I’m Indian, and I don’t dislike SM, but I find it to be average. I’ve seen enough Bollywood films to be slightly jaded by the melodramatic, requiring-suspension-of-belief plot set midst the poverty and the gangsters. It simply adapts Bollywood formulas for a western audience. If you want to see a piece of true Indian genius, watch the Apu Trilogy by Satyajit Ray, the first movie especially. It easily surpasses SM in its eloquent depiction of poverty. SM has covered ground that has been covered before. Hasn’t the misery of India’s poor been talked about enough?

In SM we see Jamal being tortured by policemen and given shocks, his mother killed by Hindus in riots, him eking out an existence at a huge garbage dump living under a tent, gangsters masquerading as running an adoption center picking up vulnerable children and forcing them to beg, blinding them and selling them into prostitution, the elder brother getting into a life of crime, getting drunk on power….I find this potrayal of India rather negative and worn.
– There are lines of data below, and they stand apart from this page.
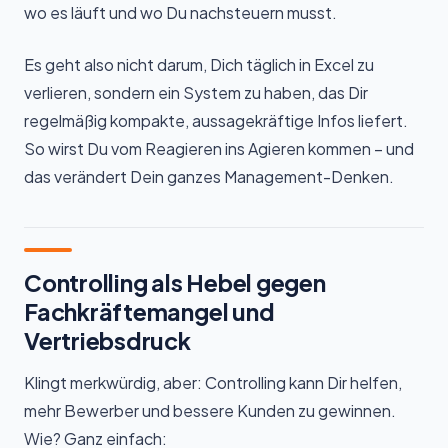
wo es läuft und wo Du nachsteuern musst.
Es geht also nicht darum, Dich täglich in Excel zu
verlieren, sondern ein System zu haben, das Dir
regelmäßig kompakte, aussagekräftige Infos liefert.
So wirst Du vom Reagieren ins Agieren kommen – und
das verändert Dein ganzes Management-Denken.
Controlling als Hebel gegen
Fachkräftemangel und
Vertriebsdruck
Klingt merkwürdig, aber: Controlling kann Dir helfen,
mehr Bewerber und bessere Kunden zu gewinnen.
Wie? Ganz einfach: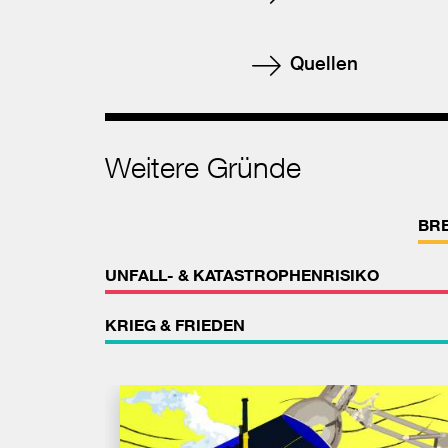
Quellen
Weitere Gründe
BR
UNFALL- & KATASTROPHENRISIKO
KRIEG & FRIEDEN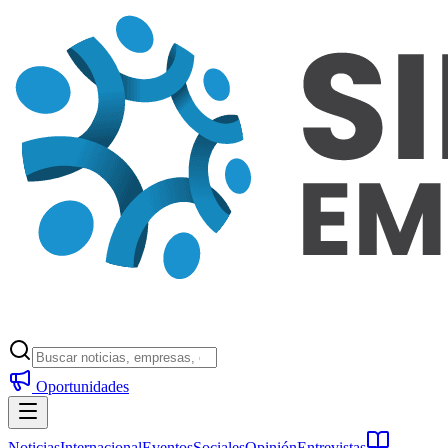
Oportunidades
Noticias
Internacional
Eventos
Sociales
Opinión
Entrevistas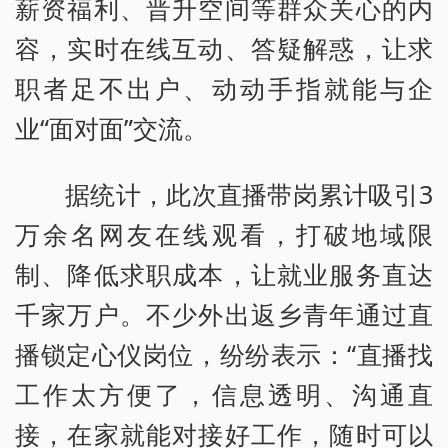
薪资福利、晋升空间等群众关心的内
容，实时在线互动、答疑解惑，让求
职者足不出户、动动手指就能与企
业“面对面”交流。
据统计，此次直播带岗累计吸引3
万余名网友在线观看，打破地域限
制、降低求职成本，让就业服务直达
千家万户。不少外出返乡青年通过直
播锁定心仪岗位，纷纷表示：“直播找
工作太方便了，信息透明、沟通直
接，在家就能对接好工作，随时可以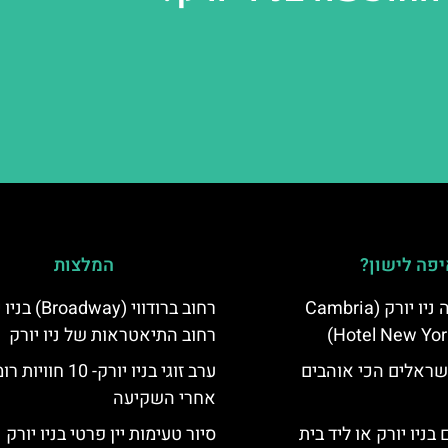
פה לישון?
המלצות
מלון קאמבריה ניו יורק (Cambria
רחוב ברודווי (adway
Hotel New Yor
רחוב התיאטראות של ניו יורק
שראלים הכי אוהבים
ערב זוגי בניו יורק- 10 
אחרי השקיעה
בניו יורק או ליד בית
סיור טעימות יין פרטי בניו יורק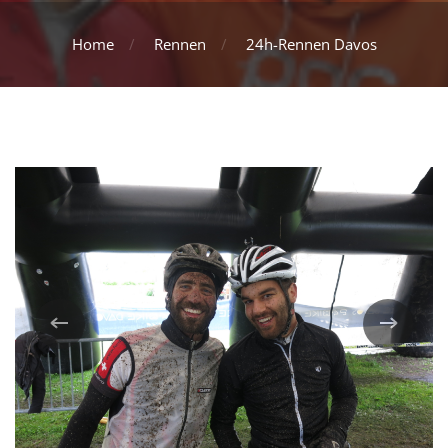
Home
Rennen
24h-Rennen Davos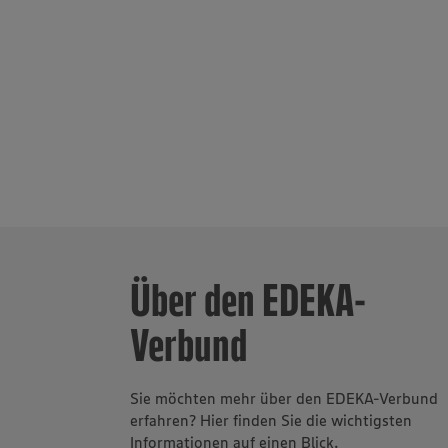
Über den EDEKA-
Verbund
Sie möchten mehr über den EDEKA-Verbund
erfahren? Hier finden Sie die wichtigsten
Informationen auf einen Blick.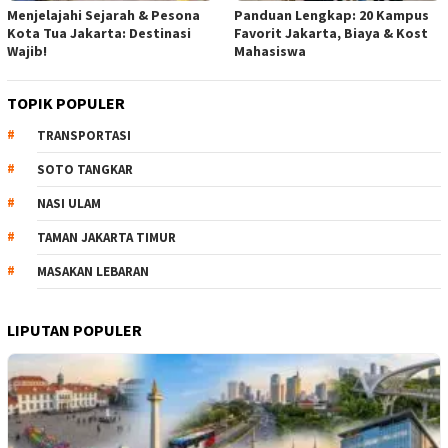
Menjelajahi Sejarah & Pesona
Panduan Lengkap: 20 Kampus
Kota Tua Jakarta: Destinasi
Favorit Jakarta, Biaya & Kost
Wajib!
Mahasiswa
TOPIK POPULER
TRANSPORTASI
SOTO TANGKAR
NASI ULAM
TAMAN JAKARTA TIMUR
MASAKAN LEBARAN
LIPUTAN POPULER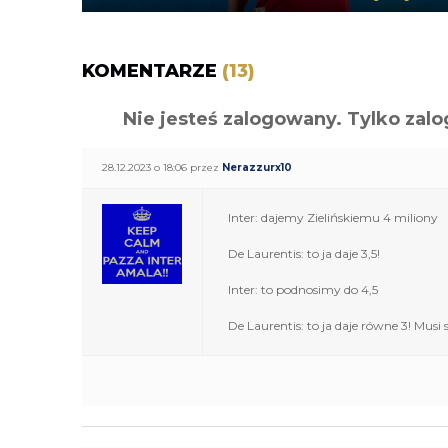
KOMENTARZE
(13)
Nie jesteś zalogowany. Tylko z
28.12.2023 o 18:06 przez
Nerazzurx10
Inter: dajemy Zielińskiemu 4 miliony
De Laurentis: to ja daje 3,5!
Inter: to podnosimy do 4,5
De Laurentis: to ja daje równe 3! Musi 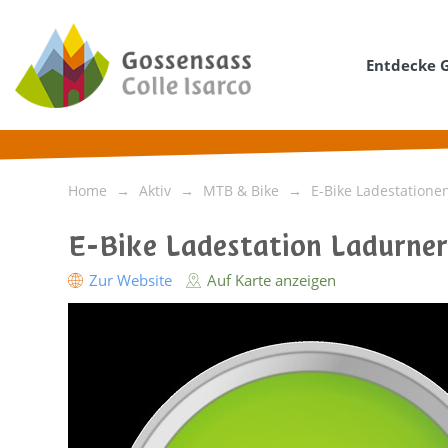
Entdecke 
Home
Aktiv
MTB & Bike
E-Bike Ladestatione
E-Bike Ladestation Ladurne
Zur Website
Auf Karte anzeigen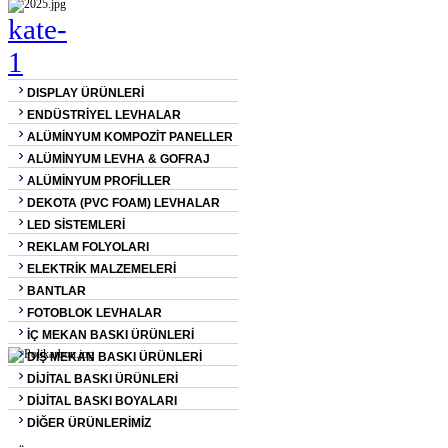
DISPLAY ÜRÜNLERİ
ENDÜSTRİYEL LEVHALAR
ALÜMİNYUM KOMPOZİT PANELLER
ALÜMİNYUM LEVHA & GOFRAJ
ALÜMİNYUM PROFİLLER
DEKOTA (PVC FOAM) LEVHALAR
LED SİSTEMLERİ
REKLAM FOLYOLARI
ELEKTRİK MALZEMELERİ
BANTLAR
FOTOBLOK LEVHALAR
İÇ MEKAN BASKI ÜRÜNLERİ
DIŞ MEKAN BASKI ÜRÜNLERİ
DİJİTAL BASKI ÜRÜNLERİ
DİJİTAL BASKI BOYALARI
DİĞER ÜRÜNLERİMİZ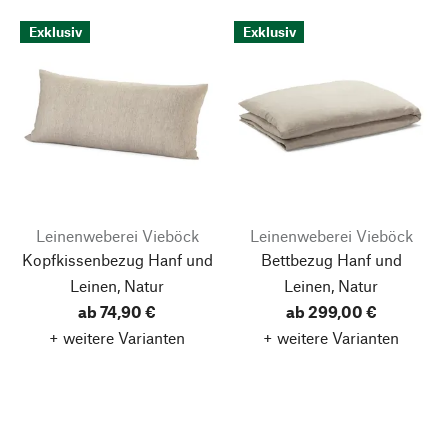
Exklusiv
Exklusiv
Leinenweberei Vieböck
Leinenweberei Vieböck
Kopfkissenbezug Hanf und
Bettbezug Hanf und
Leinen, Natur
Leinen, Natur
ab 74,90 €
ab 299,00 €
+ weitere Varianten
+ weitere Varianten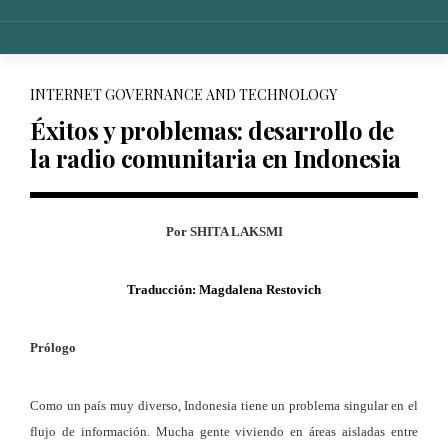
Skip
to
content
INTERNET GOVERNANCE AND TECHNOLOGY
Éxitos y problemas: desarrollo de
la radio comunitaria en Indonesia
Por SHITA LAKSMI
Traducción:
Magdalena Restovich
Prólogo
Como un país muy diverso, Indonesia tiene un problema singular en el
flujo de información. Mucha gente viviendo en áreas aisladas entre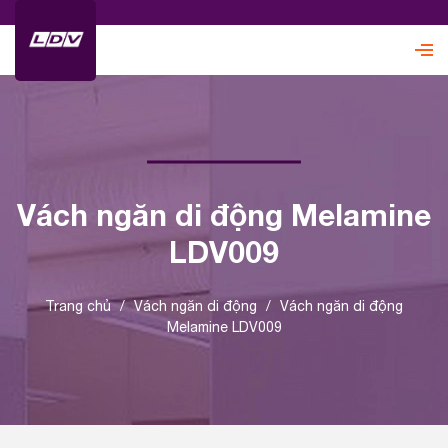
Vách ngăn di động Melamine
LDV009
Trang chủ
/
Vách ngăn di động
/
Vách ngăn di động
Melamine LDV009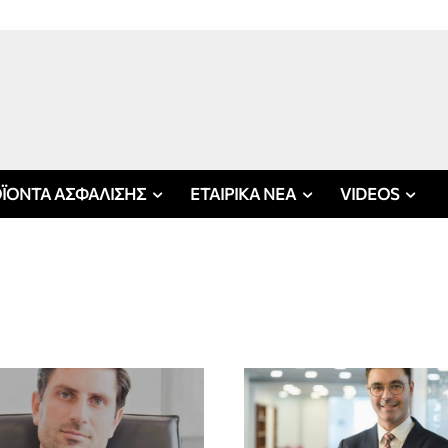
ΪΟΝΤΑ ΑΣΦΑΛΙΣΗΣ
ΕΤΑΙΡΙΚΑ ΝΕΑ
VIDEOS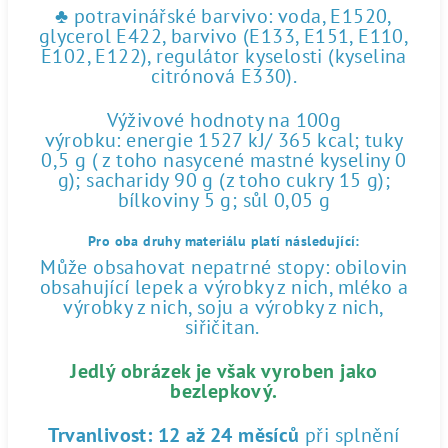
♣ potravinářské barvivo: voda, E1520,
glycerol E422, barvivo (E133, E151, E110,
E102, E122), regulátor kyselosti (kyselina
citrónová E330).
Výživové hodnoty na 100g
výrobku: energie 1527 kJ/ 365 kcal; tuky
0,5 g ( z toho nasycené mastné kyseliny 0
g); sacharidy 90 g (z toho cukry 15 g);
bílkoviny 5 g; sůl 0,05 g
Pro oba druhy materiálu platí následující:
Může obsahovat nepatrné stopy: obilovin
obsahující lepek a výrobky z nich, mléko a
výrobky z nich, soju a výrobky z nich,
siřičitan.
Jedlý obrázek je však vyroben jako
bezlepkový.
Trvanlivost:
12 až 24 měsíců
při splnění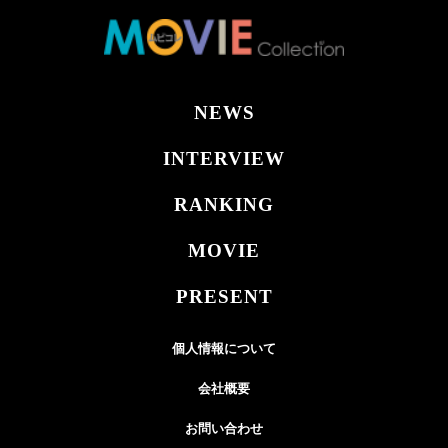
NEWS
INTERVIEW
RANKING
MOVIE
PRESENT
個人情報について
会社概要
お問い合わせ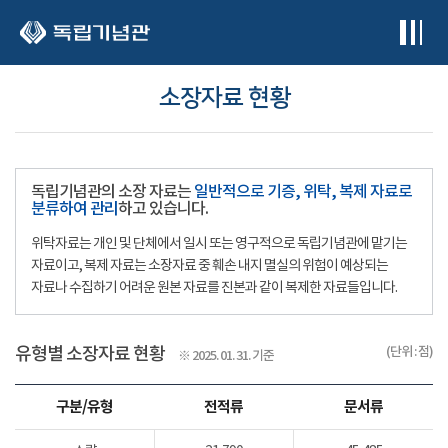
본문 바로가기
소장자료 현황
독립기념관의 소장 자료는
일반적으로 기증, 위탁, 복제 자료로
분류하여 관리
하고 있습니다.
위탁자료는 개인 및 단체에서 일시 또는 영구적으로 독립기념관에 맡기는
자료이고, 복제 자료는 소장자료 중 훼손 내지 멸실의 위험이 예상되는
자료나 수집하기 어려운 원본 자료를 진본과 같이 복제한 자료들입니다.
유형별 소장자료 현황
(단위 : 점)
※ 2025. 01. 31. 기준
구분/유형
전적류
문서류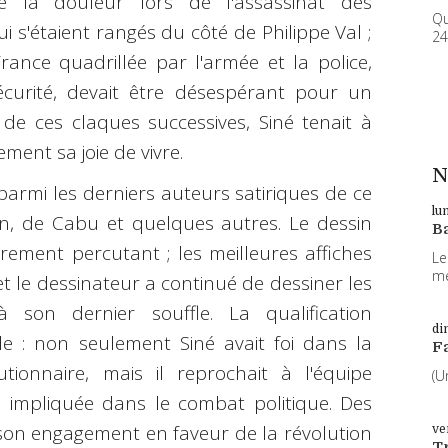
 la douleur lors de l'assassinat des
Qu
i s'étaient rangés du côté de Philippe Val ;
24
France quadrillée par l'armée et la police,
écurité, devait être désespérant pour un
 de ces claques successives, Siné tenait à
ement sa joie de vivre.
N
parmi les derniers auteurs satiriques de ce
lu
, de Cabu et quelques autres. Le dessin
B
ièrement percutant ; les meilleures affiches
Le
me
et le dessinateur a continué de dessiner les
'à son dernier souffle. La qualification
di
le : non seulement Siné avait foi dans la
F
lutionnaire, mais il reprochait à l'équipe
(U
 impliquée dans le combat politique. Des
 son engagement en faveur de la révolution
ve
T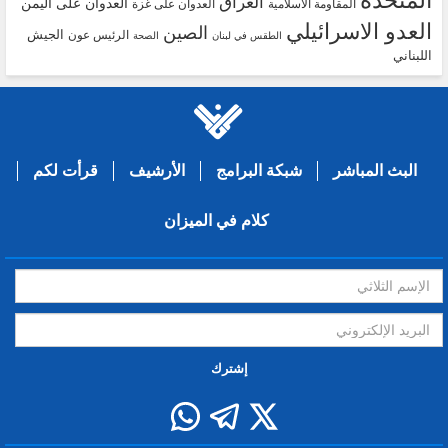
المتحدة
العراق
العدوان على اليمن
المقاومة الاسلامية
العدوان على غزة
العدو الاسرائيلي
الصين
الجيش
الرئيس عون
الطقس في لبنان
الصحة
اللبناني
البث المباشر
شبكة البرامج
الأرشيف
قرأت لكم
كلام في الميزان
إشترك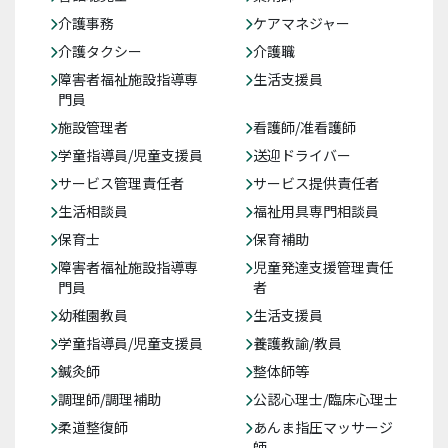
介護事務
ケアマネジャー
介護タクシー
介護職
障害者福祉施設指導専
生活支援員
門員
施設管理者
看護師/准看護師
学童指導員/児童支援員
送迎ドライバー
サービス管理責任者
サービス提供責任者
生活相談員
福祉用具専門相談員
保育士
保育補助
障害者福祉施設指導専
児童発達支援管理責任
門員
者
幼稚園教員
生活支援員
学童指導員/児童支援員
養護教諭/教員
鍼灸師
整体師等
調理師/調理補助
公認心理士/臨床心理士
柔道整復師
あんま指圧マッサージ
師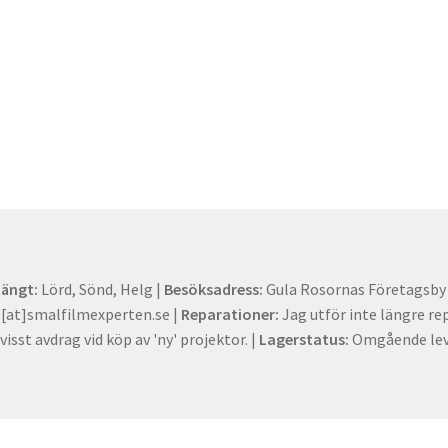
tängt:
Lörd, Sönd, Helg |
Besöksadress:
Gula Rosornas Företagsby -
at]smalfilmexperten.se |
Reparationer:
Jag utför inte längre re
visst avdrag vid köp av 'ny' projektor. |
Lagerstatus:
Omgående lev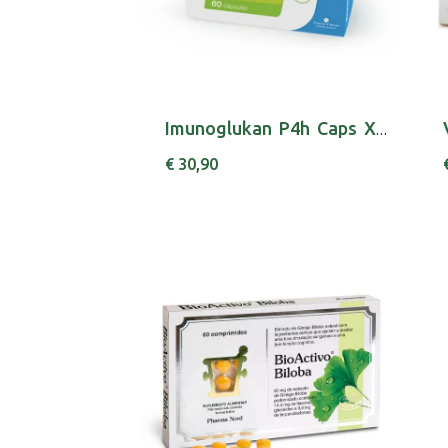
Imunoglukan P4h Caps X60 cáps(s)
€ 30,90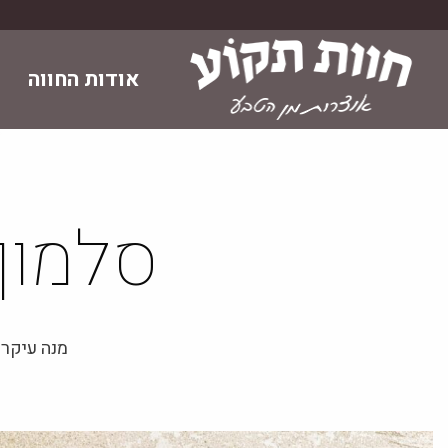
Skip
to
content
אודות החווה
סלמון 
מנה עיקרי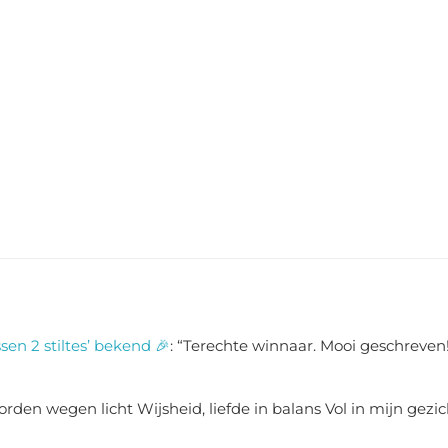
sen 2 stiltes’ bekend 🎉
: “
Terechte winnaar. Mooi geschreven!
rden wegen licht Wijsheid, liefde in balans Vol in mijn gezic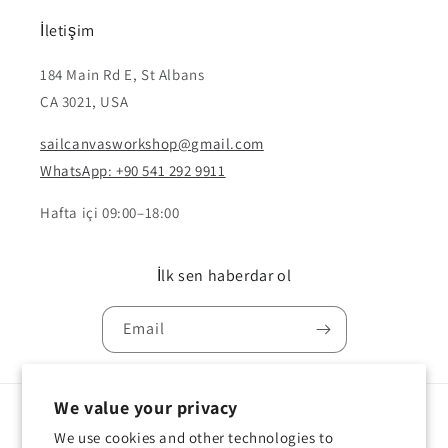
İletişim
184 Main Rd E, St Albans
CA 3021, USA
sailcanvasworkshop@gmail.com
WhatsApp: +90 541 292 9911
Hafta içi 09:00–18:00
İlk sen haberdar ol
Email
We value your privacy
Country/region
Language
We use cookies and other technologies to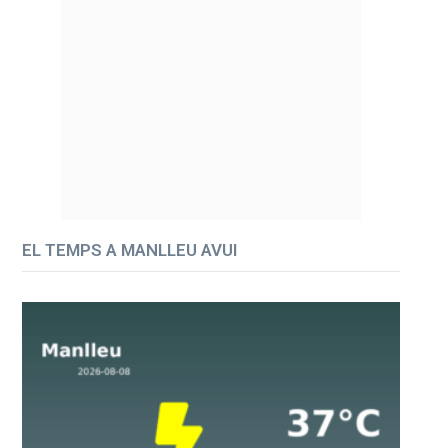
EL TEMPS A MANLLEU AVUI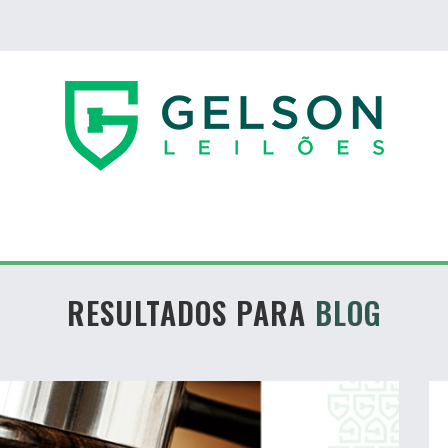
RESULTADOS PARA
BLOG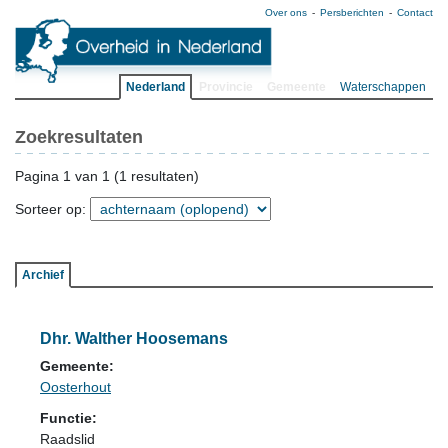
Over ons
Persberichten
Contact
Nederland
Provincie
Gemeente
Waterschappen
Zoekresultaten
Pagina 1 van 1 (1 resultaten)
Sorteer op:
Archief
Dhr. Walther Hoosemans
Gemeente:
Oosterhout
Functie:
Raadslid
Talking about poverty and India is old. I’m not “denying” the fact that India has another face to it, I’m saying that has been talked about enough.

Yeah, it sure does have some positive, fun parts like Jamal and Salim making money by being tour guides and this and that, and Jamal ends up being a chai-wallah and then he wins the game show. But is the story or even just the last bit plausible?

The film was melodramatic, and uses Bollywood formulas to tug at heart strings. Look at all these emotional, crazy twists and turns in the plot, like Jamal finding the love of his life, his brother Salim doing one last good deed, and her falling into his arms at the end of the film. The whole good things-bad things twists and turns is, atleast I feel, a sort of formula. Also, for Indians the slums and the life there is nothing new, but for the West its novel.

This is minor, but it feels rather weird, when the film suddenly shifts from Hindi to English. Hearing perfect English from Jamal and Salim feels odd. I also dislike the title. What has “slum” got to do with “dog”?

My point is, the film is ok, its average, but whatever it is, it definitely does not deserve the attention and awards it has garnered.

http://elekhni.com/2009/02/why-do-indians-hate-slumdog-millionaire/ - Blog with some intelligent discussion on the Indian point of view.

Yup.

Nay.

The blog post was quite insightful, but it seems to believe that the main reason why Indians don't like the film is that it focuses on the bitter realities of the slums, which (IMHO) isn't a flaw of the film, it's just what the film happens to be about.

Let me ask you actually, because I honestly haven't seen enough Bollywood films to speak to how Slumdog compares to typical Indian cinema. I have heard, though, that even if a Bollywood film features a rags-to-riches story, the films:

(a) very rarely show the brutal violence that Slumdog Millionaire does, and
(b) very rarely show the life in the slums with as much unflinching harshness as Slumdog Millionaire does.

Do you believe each of those statements is true, or have you actually seen plenty of Bollywood movies as raw and violent as Slumdog is (in parts)? I am curious because you say that talking about India's poverty has been done before, but I got the impression that it hasn't been done much before in Bollywood films. True or false?

Yup, I don't agree with the blog either, but I put up the link just to give another viewpoint on the film.

Bollywood cinema tend to be escapist. Indian audiences aren't interested in high brow, difficult to get into films. They want big stars, drama and twists and turns where they can loose themselves in the film. As a result, Bollywood seldom reflects reality, and the overwhelming majority of the movies are Indian-audience specific, which I suppose is why Indian films are not a huge hit abroad, except in countries that have cultural ties to India.

That is not to say that there are no insightful, well made Indian movies, but neither do they get the same amount of press nor do they come anywhere near the box office returns of the usual Bollywood release.

The violence depicted in Slumdog Millionaire is shown in a few Bollywood movies, but again, those movies would have an overhyped, escapist and unreal depiction of violence. As for slums, they're hardly ever shown in Bollywood movies, I agree. However, try Mira Nair's Salaam Bombay!.

Talking about India's poverty hasn't been done before in Bollywood movies, because the Bollywood audience is India's poor. Why would they be interested in a movie about what they see everyday? Even if you're middle or upper class, you can't be unaware of the poverty. We're used to it, maybe inured to it, thats why its hardly focused upon.

Answers to the questions :

(a) There are many films that show violence more grisly than shown on Slumdog. For starters, try "Parinda" if you can lay your hands on it.

(b) There ARE many films that are wholly and solely based on slums! And it wouldn't be wrong to say that Slumdog works because it glamourizes slums rather than making them an integral part of the film. Some films off the top of my head : "Company", "Salaam Bombay"

Poverty in India has been the subject of... let's see, most of the films in 70s and 80s. The point is, it has never been made as the USP of the film. It hasn't been shot so dynamically, with the 'wow' effect or rather the fascinating horror with which it has been done in SLumdog.

I'll tell you WHY Slumdog clicks with the Western audience - the poverty is captured from a Westerner's point of view, by a Westerner. That's it. I truly believe this film wouldn't have garnererd this amount of praise and adulation if it had been shot by an Indian.